Ballistic Pendulum Calculator

Formula Used

• Swing height from angle: h = L(1 − cos θ)
• From energy during swing: ½(M+m)V² = (M+m)gh → V = √(2gh)
• From momentum in the collision: m v = (M+m) V → v = ((M+m)/m) · V
• Optional displacement relation: x = L sin θ → θ = asin(x/L)

Here m is projectile mass, M is pendulum mass, L is pendulum length, g is gravity, V is speed right after impact, and v is projectile speed before impact.

How to Use This Calculator

1. Choose a mode: solve projectile speed, or predict the swing.
2. Enter projectile mass, pendulum mass, and pendulum length.
3. Keep the length measured to the pendulum’s center of mass.
4. For speed-from-swing, select angle, rise, or displacement.
5. Press Calculate to view results above the form.
6. Use CSV/PDF buttons to export the computed summary.

For best accuracy, repeat trials and average the swing measurement.

Ballistic Pendulum Overview

A ballistic pendulum estimates a projectile’s incoming speed by capturing it in a hanging block and measuring how far the combined mass swings. The collision is treated as perfectly inelastic, so momentum is conserved during impact, then mechanical energy is conserved during the swing up to the peak.

Typical Input Ranges

In classroom setups, projectile masses often fall between 5–20 g, while the pendulum block is commonly 1–5 kg. A practical length L is 0.5–1.2 m; longer lengths produce larger, easier-to-read angles. For many demonstrations, peak angles are kept around 3–20°, which corresponds to rises like 2–60 mm when L is near 0.75 m.

Why Mass Ratio Matters

The speed after impact V is reduced by the factor m/(M+m). If the projectile is 10 g and the block is 2.0 kg, only about 0.5% of the projectile’s speed remains in V, so the swing may be subtle. Using a lighter block increases swing size, but you must keep the catcher rigid for repeatability.

Turning Swing Into Height

This calculator lets you enter the swing as an angle θ, a vertical rise h, or a horizontal displacement x. The geometric link is h = L(1 − cosθ). For small angles, cosθ ≈ 1 − θ²/2, so h ≈ Lθ²/2; that is why a reading error in θ can change h noticeably.
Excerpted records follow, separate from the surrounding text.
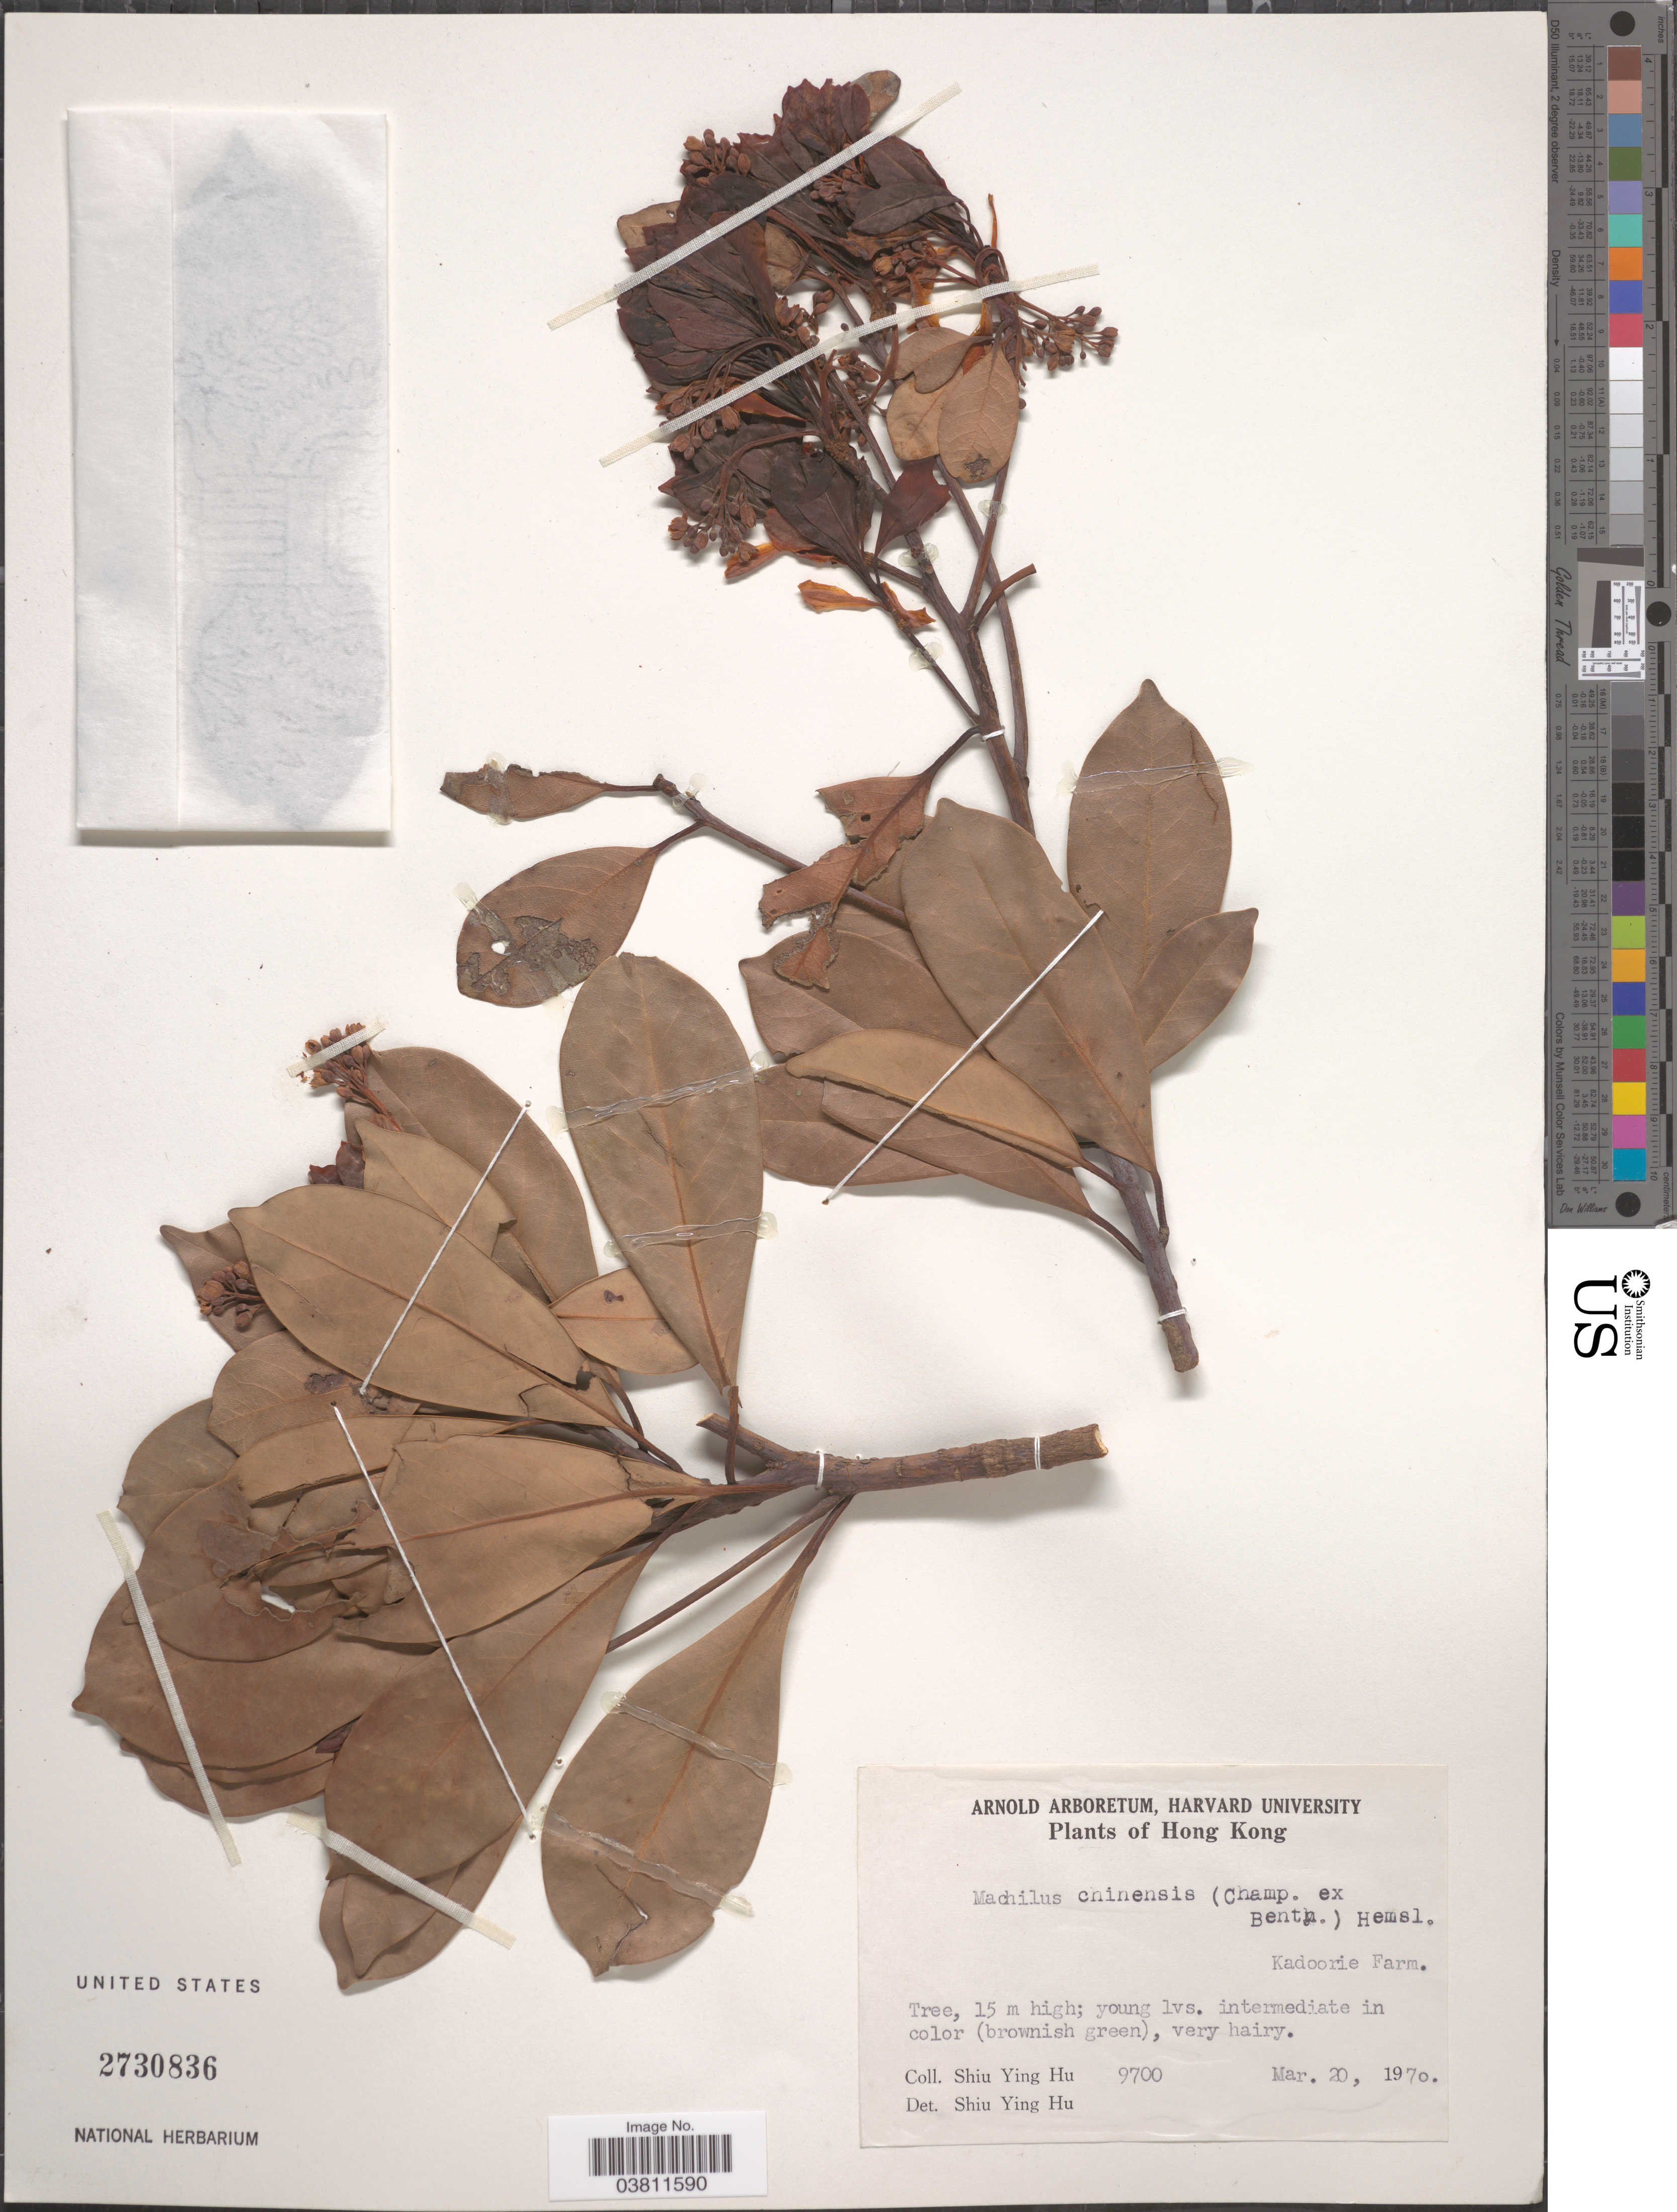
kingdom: Plantae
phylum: Tracheophyta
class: Magnoliopsida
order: Laurales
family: Lauraceae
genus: Machilus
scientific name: Machilus chinensis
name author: (Benth.) Hemsl.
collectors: S. Y. Hu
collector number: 9700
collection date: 1970-03-20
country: China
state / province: Hong Kong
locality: Kadoorie Farm.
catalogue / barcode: US 2730836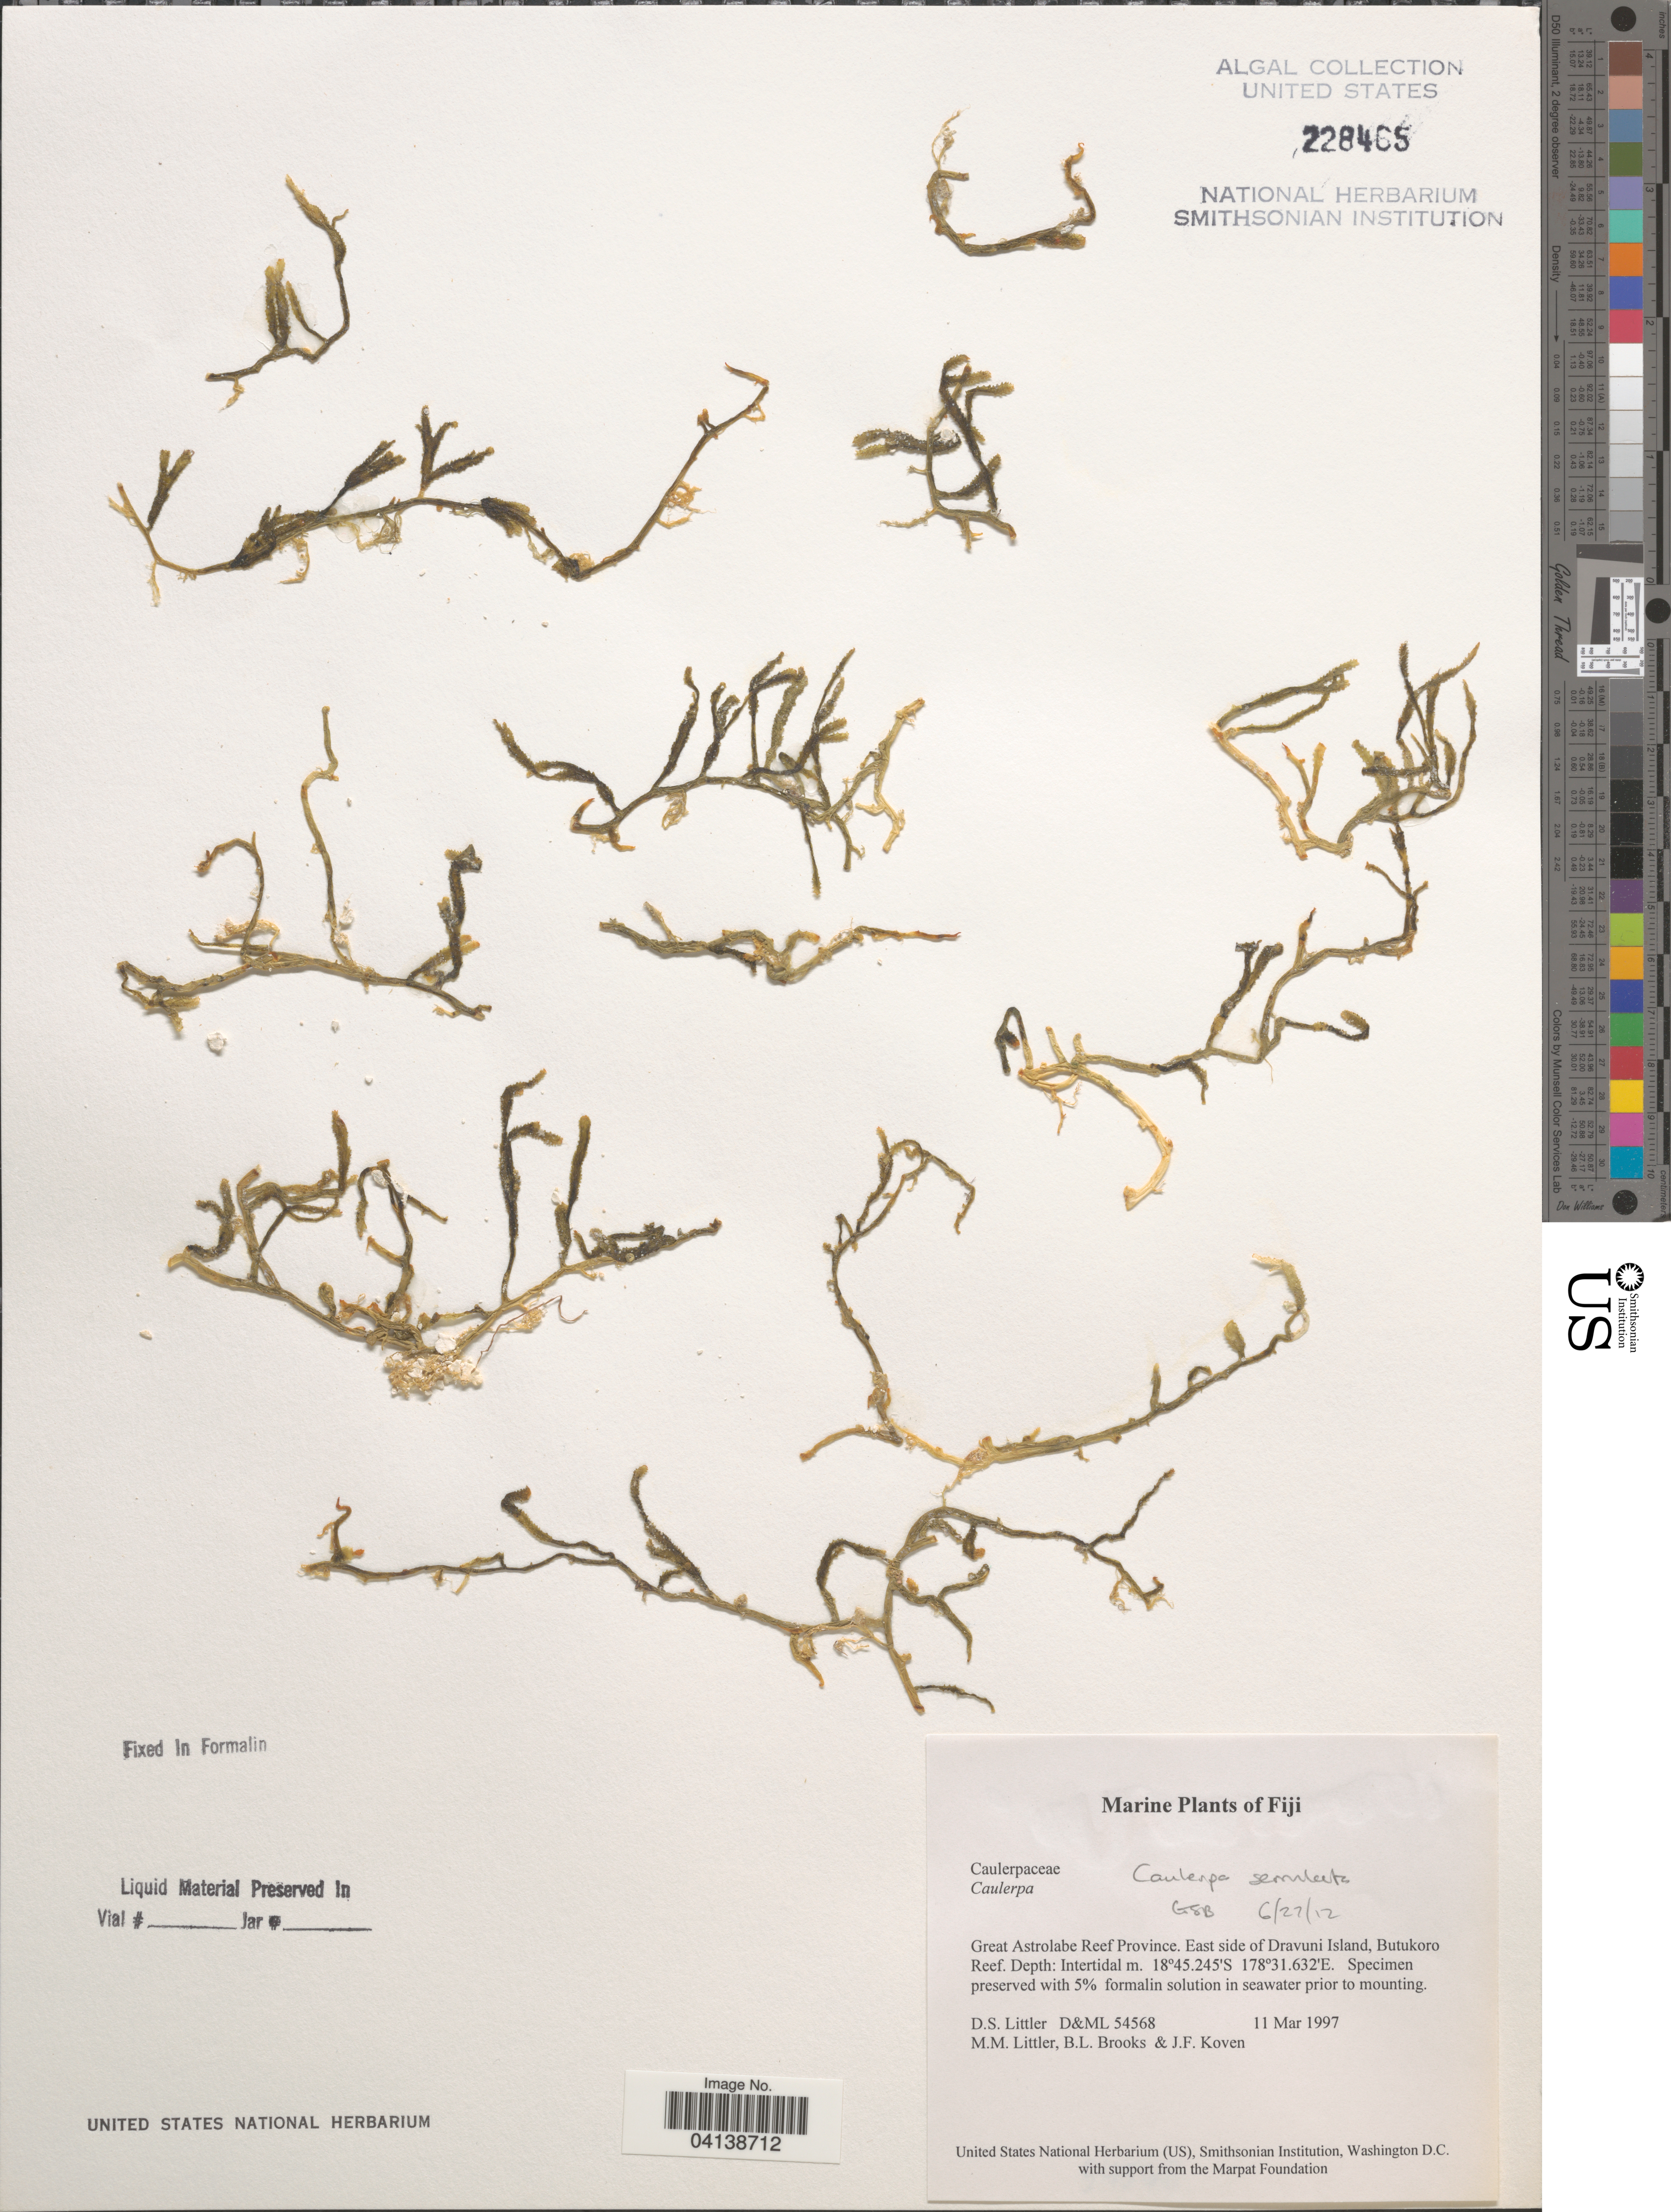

Energy Loss and What It Means

Kinetic energy is not conserved during impact because the projectile embeds, deforms, and produces heat and sound. The tool reports energy lost as the difference between projectile kinetic energy (½mv²) and post-impact kinetic energy (½(M+m)V²). A large loss is normal and does not invalidate the momentum method.

Improving Data Quality

Use a consistent release point, measure L to the combined center of mass, and repeat at least 5 trials. If you read angles, use a simple pointer and protractor; a 1° error at 10° can shift the speed by several percent. If you measure displacement, keep x/L ≤ 0.3 to avoid extreme angles.

Reporting Results Clearly

Record inputs with units, include v, V, θ, and h, and note your gravity assumption (9.80665 m/s² by default). Export CSV for lab sheets and PDF for attachments, then compare trials using averages and deviation.

FAQs

1) What does a ballistic pendulum calculate?

It estimates the projectile’s incoming speed by measuring the swing of a block that captures the projectile. The method combines momentum conservation during impact with energy conservation during the upward swing.

2) Which swing input should I use: angle, rise, or displacement?

Use angle if you can read a protractor cleanly. Use rise if you can measure the vertical lift directly. Use displacement when you have a ruler at the arc; keep x/L modest for best accuracy.

3) Why does the calculator show energy loss?

The collision is inelastic, so some kinetic energy becomes heat, sound, and deformation. Momentum still applies during impact, so the speed estimate remains valid even when the loss value is large.

4) How can I improve accuracy?

Measure length to the combined center of mass, keep the pivot low-friction, and repeat multiple trials. Average the swing measurement, and avoid very small angles where reading error dominates the height calculation.

5) What if my angle is very large?

Large angles increase geometric nonlinearity and make air drag and pivot friction more influential. If θ approaches 60° or more, treat results as approximate and consider using a different method or applying detailed corrections.

6) Can I use this for different locations or planets?

Yes. Enter the local gravitational acceleration in m/s². A smaller g increases the predicted swing height for the same post-impact speed, so using the correct value helps when comparing experiments in different places.